At minimum, collect:

  • win, loss, and draw rates
  • average game length (turns)
  • average decision time per turn
  • average number of candidate paths or nodes evaluated
  • runtime distribution (percentiles), not just mean runtime

A challenger should replace the baseline only when all of the following are true:

  • it passes unit correctness and scenario-suite checks
  • it shows a statistically meaningful improvement in head-to-head results (Win Rate > 50%)
  • it does not introduce an unacceptable runtime regression for the target environment (e.g. browser/JS vs server/JVM)

Each experiment should produce a concise report:

================================================================================
🎲♟️ Dice Chess Bot Arena - JVM Match Runner
Baseline Bot: [Name] (ID)
Games per Color: [N] (Total [2N] games per match)
================================================================================
Opponent Bot | Total | Wins (W/B) | Losses (W/B) | Draws (W/B) | Win Rate | Time
----------------------------------------------------------------------------------------
[Bot A] | 1600 | ... | ... | ... | ...% | ...s

This makes search changes reviewable inside pull requests instead of relying on anecdotal observations.

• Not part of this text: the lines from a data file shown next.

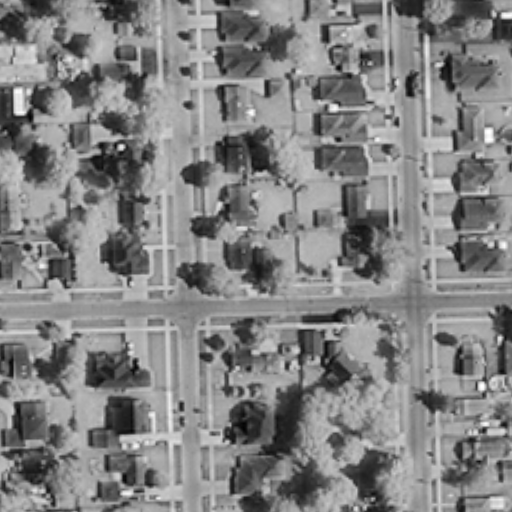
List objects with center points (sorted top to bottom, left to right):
building: (316, 5)
building: (467, 8)
building: (121, 15)
building: (9, 16)
building: (241, 24)
building: (502, 26)
building: (342, 43)
building: (125, 49)
building: (242, 58)
building: (21, 59)
building: (471, 72)
building: (117, 80)
building: (275, 86)
building: (340, 88)
building: (9, 98)
building: (232, 100)
building: (341, 123)
building: (470, 127)
building: (78, 133)
building: (17, 143)
building: (233, 152)
building: (121, 156)
building: (342, 158)
building: (476, 172)
building: (353, 198)
building: (234, 202)
building: (7, 203)
building: (129, 204)
building: (478, 210)
building: (321, 216)
building: (352, 249)
building: (236, 250)
building: (125, 251)
road: (186, 255)
road: (410, 255)
building: (480, 255)
building: (260, 256)
building: (9, 258)
building: (58, 265)
road: (256, 303)
building: (309, 339)
building: (254, 345)
building: (491, 350)
building: (506, 354)
building: (468, 356)
building: (14, 357)
building: (341, 363)
building: (114, 369)
building: (250, 377)
building: (468, 403)
building: (119, 420)
building: (26, 422)
building: (252, 422)
building: (508, 423)
building: (359, 425)
building: (481, 448)
building: (126, 464)
building: (505, 468)
building: (253, 469)
building: (357, 472)
building: (22, 478)
building: (107, 488)
building: (61, 497)
building: (473, 503)
building: (339, 507)
building: (53, 510)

The future search engine tasks are decomposed as follows:

  1. Expectimax search skeleton (Milestone v0.6)
  2. Star1 and Star2 pruning implementation
  3. Zobrist Hashing & Transposition Table integration
  4. Structured concurrency: parallelize chance-nodes using Ox
  5. Search evaluation reports and fixtures

The recommended milestone mapping is:

  • v0.5 - Evaluation & Heuristics
    • Zobrist Hashing implementation
    • Transposition Table structure
  • v0.6 - Expectimax Search Engine
    • Expectimax implementation and chance-node evaluations
    • Star1/Star2 pruning
    • Concurrency and parallel search improvements with Ox

This keeps the project aligned with the approved milestones published in [AGENTS.md].